It’s difficult to believe that there isn’t a sense of fear in eastern Ukraine’s villages, towns and cities. This is especially true if you live within striking distance of Russian artillery and the fighting in Bakhmut.
We were awakened by the sound of an explosion at Kramatorsk when we woke up in the morning.
One person was killed when a Russian missile struck a residential neighborhood.
Whole apartments were destroyed, and rescue workers began to rescue the injured. Survivors searched the wreckage for their belongings.
Their contents were scattered across the street, as well as glass and debris from the explosion.
US drone crashes in Black Sea – Follow Ukraine war live updates
As medics arrived to treat their wounds, the elderly and vulnerable were helped slowly from the ruins.
As a medic treated the nastily burned hands of an elderly resident, we watched.
While we were filming, the sirens of air raid started over again.
Kramatorsk has been struck many times but is still a shock to those who live here.
“I was on the couch at home, talking to my daughter over the phone, and suddenly, dust and debris flew into my face. I couldn’t hear any other sounds and don’t want more. B******s! “,” a woman shouted at us.
Konstantinovka is 12kms (7.5 mi) away from the Bakhmut frontline.
There are still people living here in the many ruined apartments blocks, schools and government buildings. But there is not much peace.
Here, the Ukrainians replenish their troops.
Russians have lost the main route to Bakhmut, so huge tanks, trucks, armored personnel carriers, and ambulances race through residential backstreets to block single-lane roads that provide some safety for their journey further east.
The constant boom of outgoing Ukrainian artillery makes it a constant. Sometimes the distinctive sound of incoming rounds makes visitors such as me look up to adjust my helmet and body armour.
Some soldiers go in and others leave Bakhmut to meet up at petrol stations. They can drink coffee and talk to their comrades.
Russian aircrafts dump fuel in front US drone before crash
PM warns that the world is in danger
A group of volunteers medics bring supplies and a team of soldiers pull up to greet them.
After just leaving the fighting in Bakhmut they are now busy transferring food and medicines to their vehicles.

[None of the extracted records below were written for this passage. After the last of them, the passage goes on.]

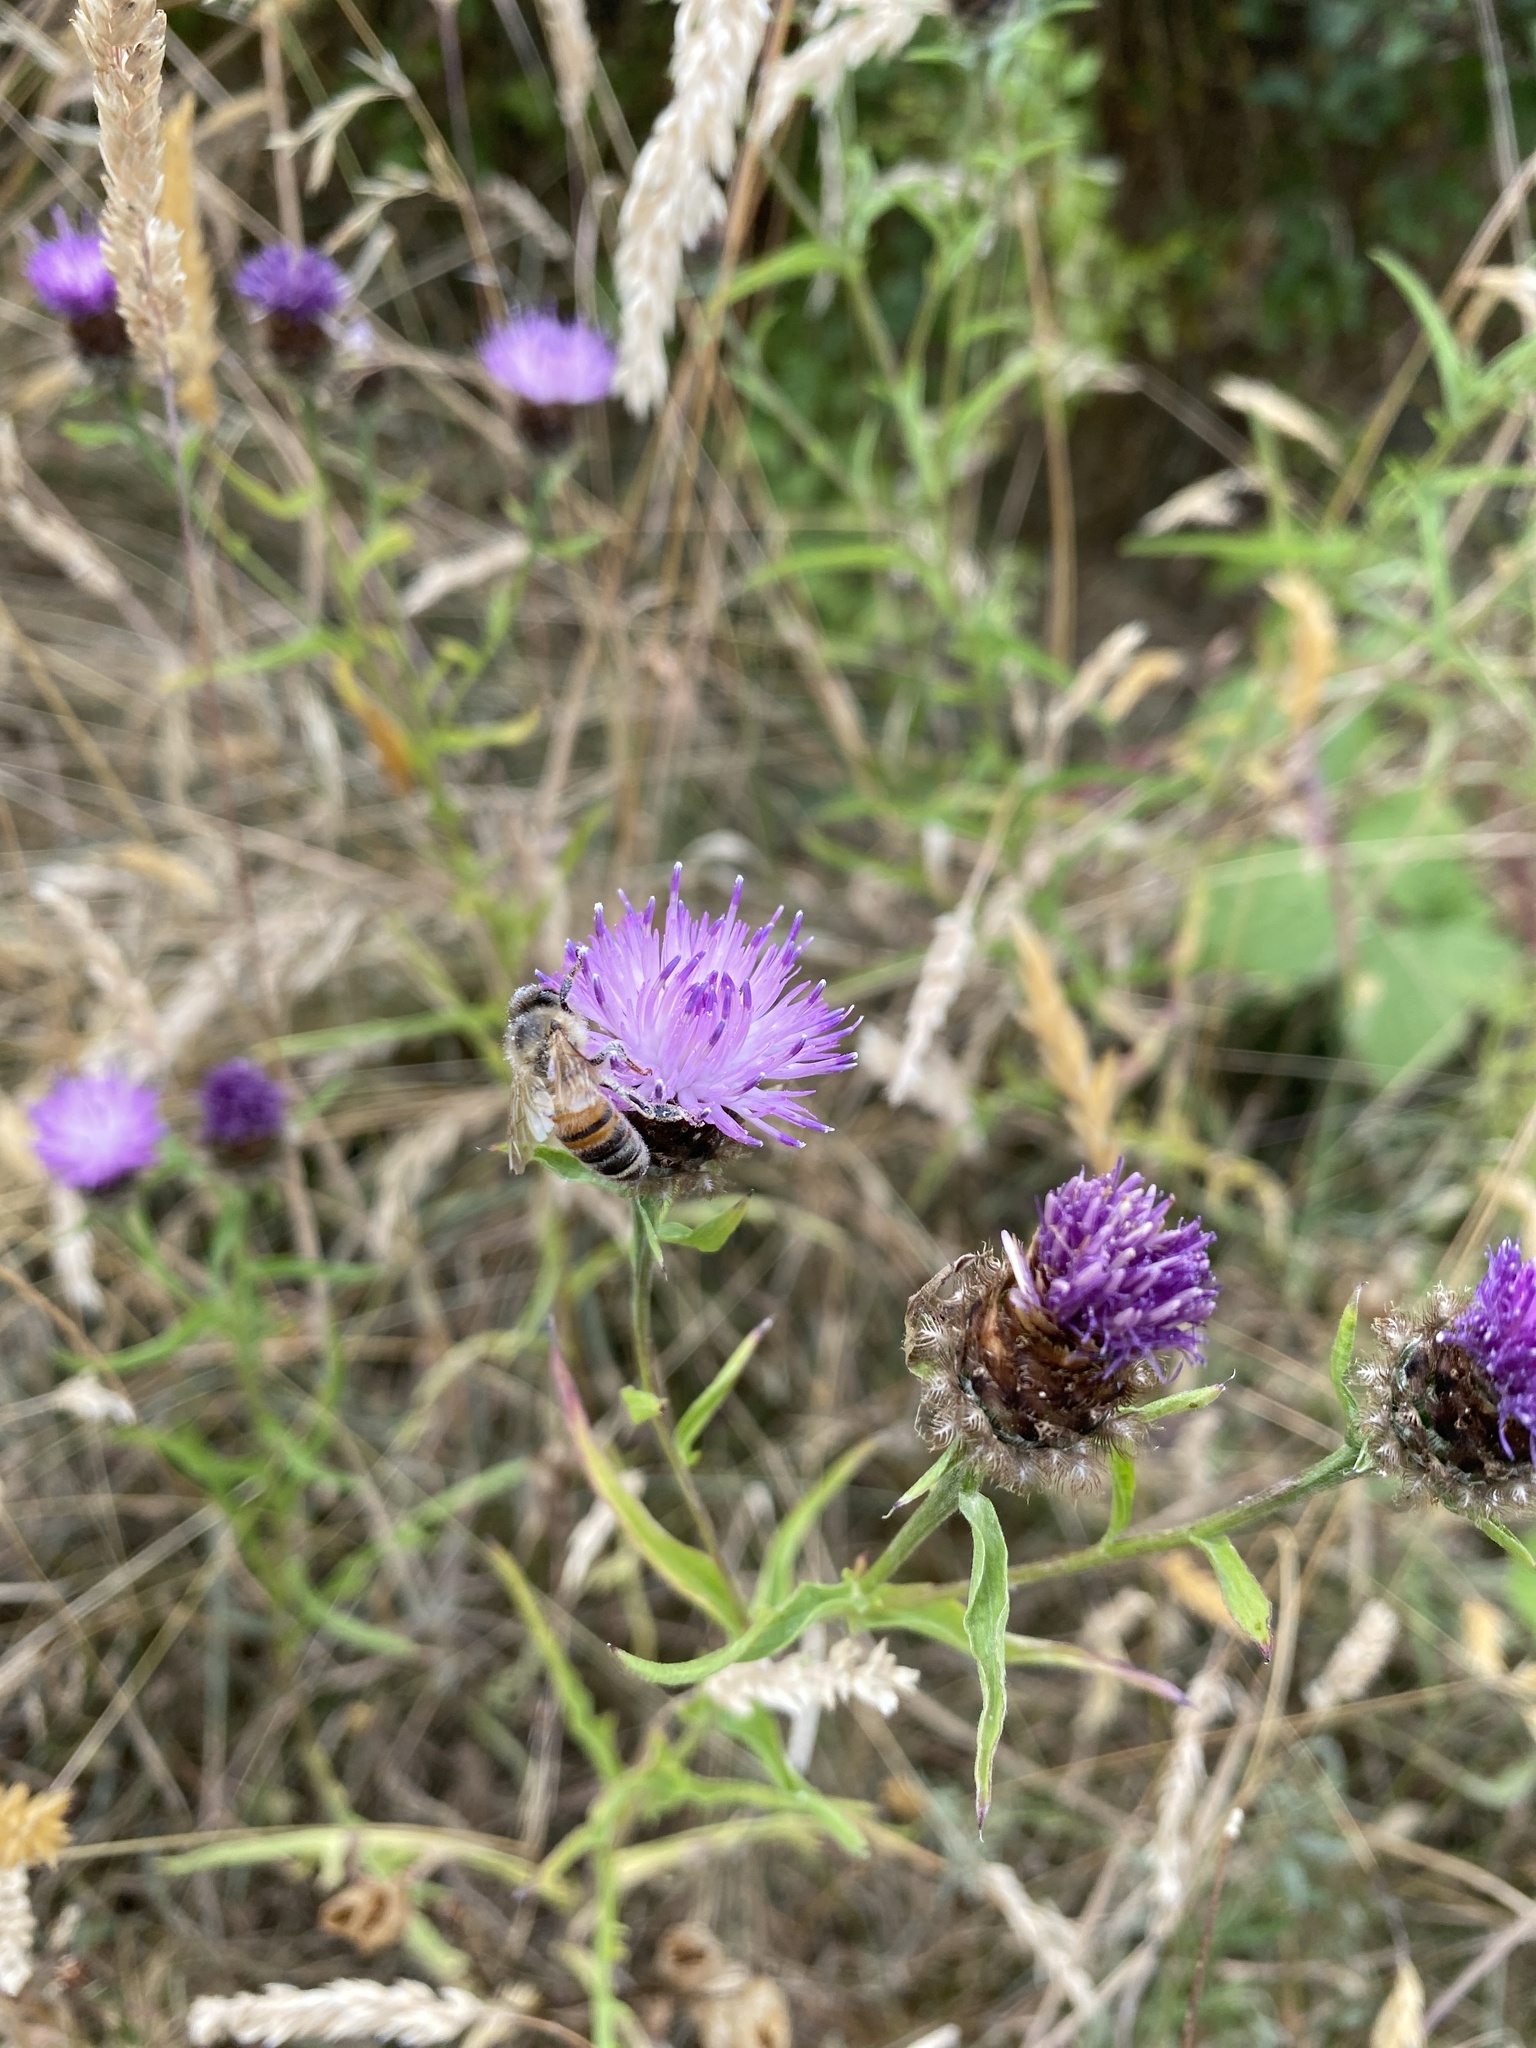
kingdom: Animalia
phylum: Arthropoda
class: Insecta
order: Hymenoptera
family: Apidae
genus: Apis
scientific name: Apis mellifera
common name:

When I ask them what it’s like inside, the answer is simple: It’s hard. They need more of everything.
Ivan, a soldier, told me that it was really hard and that we need more of everything because it’s so difficult now. But we are holding onto.”
“That’s all, I don’t need to say anything else.”
You can find more of everything, including modern Western weapons.
There is more to come, but I sense that it won’t be soon enough based on what I saw of the equipment just a few kilometers away from the front.
Oleksandr, another soldier who had just arrived from a faraway part of the country, asked me if he was certain of victory.
His response was shockingly honest. “I believe it’s between 30 and 70 in our favor that we will win the fight for Bakhmut.”
He also confirmed that Russia has many soldiers fighting on the battlefield.
“Russia has many soldiers there, but they are suffering a lot more than us, much more.”
President Zelenskyy stated that the defense of the east as well as relief of Bakhmut are priorities for Ukraine.
Some military analysts disagree with his assertions, but he stated in no uncertain terms that Ukraine’s fight will be won in the east.
He says that now is the most crucial period of war, rightly or wrongly.
Stuart Ramsay reports on eastern Ukraine with Toby Nash as camera operator and Nick Davenport as producers.